Quali sarebbero le conseguenze in Italia se si chiudesse con il gas russo? Le previsioni su occupati e Pil nel Documento di economia e finanza
Tiene banco l’attualità e si continua a riflettere sull’ipotesi stop al gas russo, ma quali sarebbero le conseguenze in Italia? Cosa emerge dal Documento di economia e finanza licenziato dal CdM, le previsioni su occupati e Pil. I dettagli al riguardo.
La frase del Presidente del Consiglio Mario Draghi è stata più volte riportata e ha catturato l’attenzione di molti, ovvero quella inerente alla domanda se vogliamo la pace oppure restare col condizionatore acceso in estate. Come viene spiegato nell’approfondimento da Libero Quotidiano, si tratta di una affermazione, quella del Presidente, la cui risposta potrebbe sembrare abbastanza scontata.
Tuttavia, si legge, guardando il Documento di economia e finanzia licenziato dal Consiglio dei Ministri, ci si accorge che la posta in gioco e le ipotesi sulle conseguenze qualora vi fosse l’intenzione di chiudere con il gas russo, sarebbero diverse.
Viene spiegato che si dovrebbe dire addio quasi seicento mila occupati e a circa settanta cinque miliardi di Pil. Su quale potrebbe essere il conto molto salato da pagare è il Ministero dell’Economia, riporta Libero Quotidiano, che proprio nel Def fornisce alcune simulazioni nel dettaglio circa quello che potrebbe essere l’effetto che la carenza di metano avrebbe sulla economia italiana.
I vari temi a diversi livelli che hanno a che fare con l’economia destano attenzione ed interesse generale, e sono tante le questioni che per l’appunto fanno discutere e riflettere, si pensi ad esempio ai mutui e ai tassi previsti che sono in aumento a causa dell’inflazione.
Rispetto al tema in oggetto, come detto approfondito da Libero Quotidiano, si legge che gli esperti di Via XX Settembre hanno approfondito due possibili scenari, il primo dei quali si sofferma e ipotizza una sostituzione parziale dei ventinove miliardi di metri cubi di gas che provengono da Mosca, mentre il secondo ipotizza il quaranta per cento del fabbisogno italiano totalmente scoperto.
Rispetto agli ipotetici impatti, nel primo caso questo sarebbe corposo ma tutto sommato sostenibile; la riduzione del Pil, rispetto al quadro tendenziale a politiche invariate, sarebbe dello 0,8% nel 2022 e dell’1,1 nel 2023, nel totale si attesterebbe a 34 miliardi. Per quel che riguarda i posti di lavoro, questi calerebbero dello 0,6 e dello 0,7 per cento.
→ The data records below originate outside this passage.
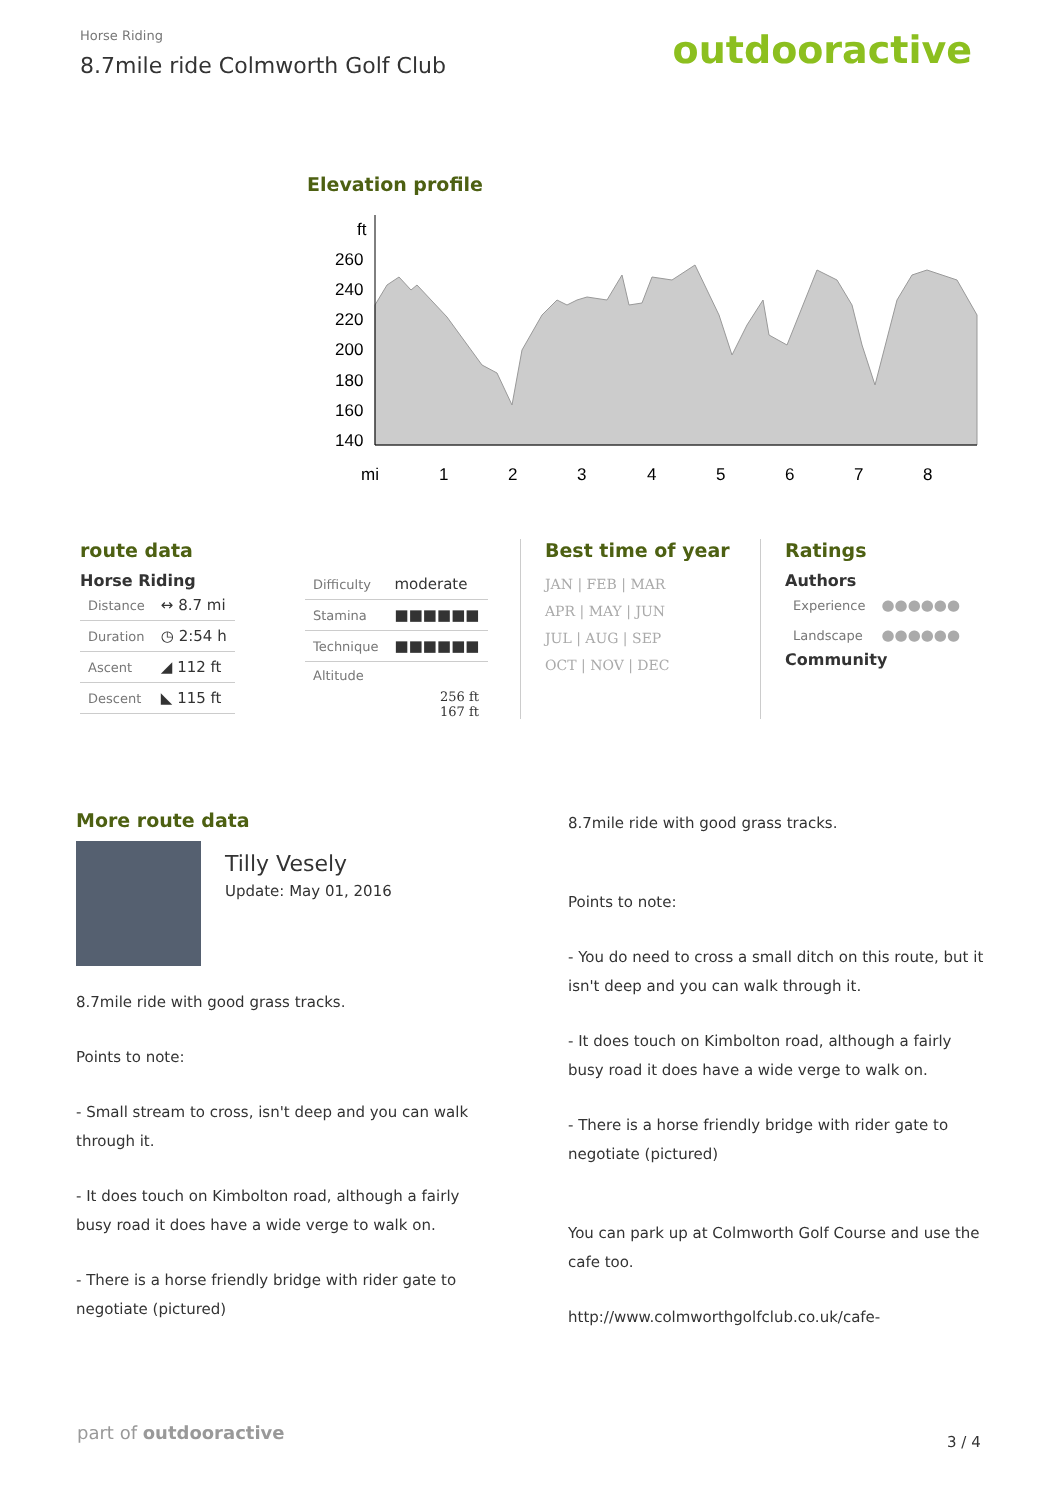Horse Riding
8.7mile ride Colmworth Golf Club
outdooractive
Elevation profile
ft
260
240
220
200
180
160
140
mi
1
2
3
4
5
6
7
8
route data
Horse Riding
| Distance | ↔ 8.7 mi |
| Duration | ◷ 2:54 h |
| Ascent | ◢ 112 ft |
| Descent | ◣ 115 ft |
| Difficulty | moderate |
| Stamina | ■■■■■■ |
| Technique | ■■■■■■ |
| Altitude | |
256 ft
167 ft
Best time of year
JAN | FEB | MAR
APR | MAY | JUN
JUL | AUG | SEP
OCT | NOV | DEC
Ratings
Authors
| Experience | ●●●●●● |
| Landscape | ●●●●●● |
Community
More route data
Tilly Vesely
Update: May 01, 2016
8.7mile ride with good grass tracks.
Points to note:
- Small stream to cross, isn't deep and you can walk through it.
- It does touch on Kimbolton road, although a fairly busy road it does have a wide verge to walk on.
- There is a horse friendly bridge with rider gate to negotiate (pictured)
8.7mile ride with good grass tracks.
Points to note:
- You do need to cross a small ditch on this route, but it isn't deep and you can walk through it.
- It does touch on Kimbolton road, although a fairly busy road it does have a wide verge to walk on.
- There is a horse friendly bridge with rider gate to negotiate (pictured)
You can park up at Colmworth Golf Course and use the cafe too.
http://www.colmworthgolfclub.co.uk/cafe-
part of outdooractive 3 / 4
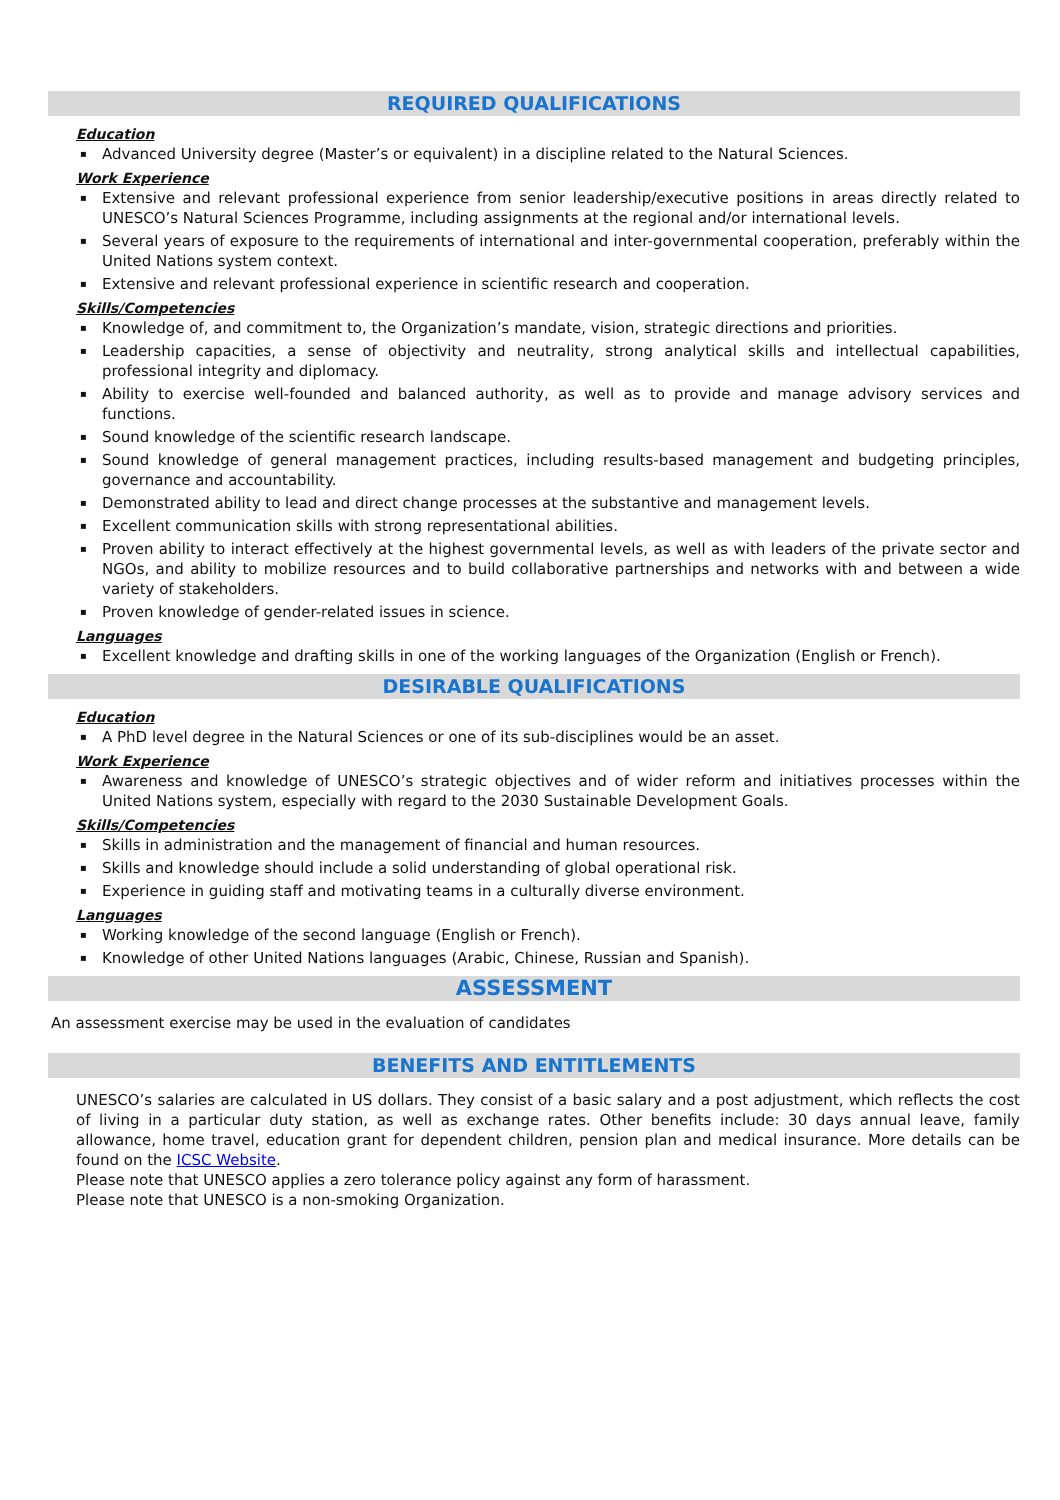REQUIRED QUALIFICATIONS
Education
▪ Advanced University degree (Master’s or equivalent) in a discipline related to the Natural Sciences.
Work Experience
▪ Extensive and relevant professional experience from senior leadership/executive positions in areas directly related to UNESCO’s Natural Sciences Programme, including assignments at the regional and/or international levels.
▪ Several years of exposure to the requirements of international and inter-governmental cooperation, preferably within the United Nations system context.
▪ Extensive and relevant professional experience in scientific research and cooperation.
Skills/Competencies
▪ Knowledge of, and commitment to, the Organization’s mandate, vision, strategic directions and priorities.
▪ Leadership capacities, a sense of objectivity and neutrality, strong analytical skills and intellectual capabilities, professional integrity and diplomacy.
▪ Ability to exercise well-founded and balanced authority, as well as to provide and manage advisory services and functions.
▪ Sound knowledge of the scientific research landscape.
▪ Sound knowledge of general management practices, including results-based management and budgeting principles, governance and accountability.
▪ Demonstrated ability to lead and direct change processes at the substantive and management levels.
▪ Excellent communication skills with strong representational abilities.
▪ Proven ability to interact effectively at the highest governmental levels, as well as with leaders of the private sector and NGOs, and ability to mobilize resources and to build collaborative partnerships and networks with and between a wide variety of stakeholders.
▪ Proven knowledge of gender-related issues in science.
Languages
▪ Excellent knowledge and drafting skills in one of the working languages of the Organization (English or French).
DESIRABLE QUALIFICATIONS
Education
▪ A PhD level degree in the Natural Sciences or one of its sub-disciplines would be an asset.
Work Experience
▪ Awareness and knowledge of UNESCO’s strategic objectives and of wider reform and initiatives processes within the United Nations system, especially with regard to the 2030 Sustainable Development Goals.
Skills/Competencies
▪ Skills in administration and the management of financial and human resources.
▪ Skills and knowledge should include a solid understanding of global operational risk.
▪ Experience in guiding staff and motivating teams in a culturally diverse environment.
Languages
▪ Working knowledge of the second language (English or French).
▪ Knowledge of other United Nations languages (Arabic, Chinese, Russian and Spanish).
ASSESSMENT
An assessment exercise may be used in the evaluation of candidates
BENEFITS AND ENTITLEMENTS
UNESCO’s salaries are calculated in US dollars. They consist of a basic salary and a post adjustment, which reflects the cost of living in a particular duty station, as well as exchange rates. Other benefits include: 30 days annual leave, family allowance, home travel, education grant for dependent children, pension plan and medical insurance. More details can be found on the ICSC Website.
Please note that UNESCO applies a zero tolerance policy against any form of harassment.
Please note that UNESCO is a non-smoking Organization.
Nei due anni, l’impatto sarebbe all’incirca di trecentomila unità.
Quale lo scenario qualora ad esempio la Russia decidesse di chiudere le proprie forniture già questo mese e l’Italia non riuscisse a sopperire con il gas naturale liquido e l’aumento dei flussi dagli altri gasdotti? Su Libero Quotidiano si legge che la caduta del Pil si attesterebbe al 2,3% quest’anno e a 1,9% nel 2023. Il cumulo delle due stangate sarebbe di più di 75 miliardi. Intenso e forte sarebbe anche l’impatto circa il mercato del lavoro, con 299 mila posti in meno quest’anno, ovvero 1,3% in meno, e 273 il prossimo, ovvero meno 1,2%.
Nel totale, le stime in tale scenario circa i posti di lavoro indicherebbero un impatto di 572 mila. Viene spiegato che in tempi normali, il Paese potrebbe anche gestire una situazione come quella dello scenario, ma il tutto andrebbe però inserito in un contesto già molto negativo. Anche con il gas russo, l’Italia deve fronteggiare la situazione inerente l’inflazione alta e i rincari delle materie prime che stanno mettendo in difficoltà imprese e famiglie. In questo scenario, la previsione tendenziale del PIL circa il 2022 calerebbe dal 4,7% programmatico della Nadef al 2,9%, dal 2,8% al 2,3% rispetto al 2023.
Qualora si aggiungesse l’ipotesi stop al gas russo, il PIL di quest’anno calerebbe allo 0,6%. Un calo di più di 4 punti percentuali, all’incirca più di 72 miliardi che sarebbero bruciati in dodici mesi.
Rispetto alle previsioni in questione, come si legge su Libero Quotidiano, una ipotetica chiusura dell’anno con 0,6% significherebbe anche, tenendo in considerazione anche la rincorsa già avuta con il buon risultato del Pil del 2021 count +6,6%, che la crescita nell’anno corrente, emerge dal Def, “sarebbe nettamente negativa“. Un ingresso in recessione, spiega Libero Quotidiano. E non è tutto, poiché la rinuncia al gas avrebbe come conseguenza anche il ricorso inevitabile ad alta interventi in deficit e, di conseguenza, un peggioramento dei saldi in bilanci.
Il ministro Franco nel Def scrive che è evidente che “a un simile scenario si risponderebbe con una manovra di sostegno all’economia più robusta di quella ipotizzata nello scenario programmatico”.
Uno scenario, tratteggiato dal governo in assenza di altri imprevisti e tenendo conto dell’effetto leggermente espansivo del Def, che, si legge, non permette grande festeggiamenti, poiché il PIL nel 2022 viene previsto al 3,1%, dunque 1,6 punti percentuali al di sotto delle previsioni dell’autunno scorso.